Problem details: Reproduce the stretch of the review comments on the U-Net chlorophyll model from "L15 : I think" through "different spatial scales.".

L4 : I would recommend a sentence like : « We propose a data-driven resource-efficient alternative : a neural architecture based on the U-Net that reconstructs surface, [..] from four physical predictors »
L15 : I think « long-term » is not appropriate here, I would recommend « seasonal »
L69-70 : « While advances in computational power and data availability have enabled the development of more complex architectures, the simplicity and efficiency of the U-Net makes it an effective and resource-efficient choice for this task ». Although the U-Net architecture may appear simpler than more recent transformer-based models, it is still more complex than basic CNNs with fewer parameters that have been used in some previous studies. While I am convinced that a Unet is well suited for this application, I would have justified this choice differently, for example by emphasizing its ability to better capture different spatial scales.
L77 : « The hyperparameters [...] were optimized using random search ». Please provide a detailed description of all hyperparameters used and clarify on which dataset they were tuned: was optimization based on the training period (1998–2017) or the validation period (2017–2023)? If the latter, how did the authors account for potential overfitting? Why was an entirely independent time period not used to assess the model’s generalization performance more objectively? Could the authors also provide the training and validation loss curves? Finally, did the authors check that the model's learning was stable from one run to the next?
L85 : « To simplify the predictive task, which consists of using a 6-month forecast of the physics to predict chl-a for the same time period, we trained twelve dedicated neural networks, each corresponding to the starting month of the forecast ». The choice seems to increase methodological complexity while reducing the training data available for each model, potentially favoring overfitting. I would have clarified how this risk was assessed and justified this strategy more explicitly, including its potential advantages and drawbacks. Have the authors compared reconstruction performance over the six-month period when using a single model trained across the whole dataset versus the proposed approach based on twelve separate models?
L90-92 : « For context, […], has between 20 and 30 million ». I would have removed that sentence. In Ansari et al. (2022), some of the Unets mentioned have almost six times fewer parameters. If a comparison in terms of parameters is to be made, I think it would be more relevant to compare them with other deep learning models published on the topic of Chl reconstruction.
L104 : « Since remotely sensed chl-a is limited by sunlight availability, we focus on the -60° to 80° latitudes ». Spatial coverage is not symmetric in latitude, suggesting factors beyond sunlight, e.g., cloud-dependent pixel availability (higher in the Southern Ocean). I would have justified the footprint selection more objectively, for example using a minimum pixel density.
L117-L119 : « The SEAS5 forecast [..]. To avoid these from biasing […], and then subtracting this difference from SEAS5 before using it as input ». I am not sure I understand the rationale of this approach. When applying the model to future forecasts, the corresponding GLORYS12 reanalyses will not be available—how will this be addressed? Is only a fixed annual climatology subtracted?

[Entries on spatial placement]

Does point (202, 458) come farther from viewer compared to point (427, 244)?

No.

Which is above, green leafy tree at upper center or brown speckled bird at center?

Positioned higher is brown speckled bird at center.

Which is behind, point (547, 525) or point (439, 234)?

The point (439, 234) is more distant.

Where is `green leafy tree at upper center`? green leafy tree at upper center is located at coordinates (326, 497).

Solution to this exercise:
L15 : I think « long-term » is not appropriate here, I would recommend « seasonal »
L69-70 : « While advances in computational power and data availability have enabled the development of more complex architectures, the simplicity and efficiency of the U-Net makes it an effective and resource-efficient choice for this task ». Although the U-Net architecture may appear simpler than more recent transformer-based models, it is still more complex than basic CNNs with fewer parameters that have been used in some previous studies. While I am convinced that a Unet is well suited for this application, I would have justified this choice differently, for example by emphasizing its ability to better capture different spatial scales.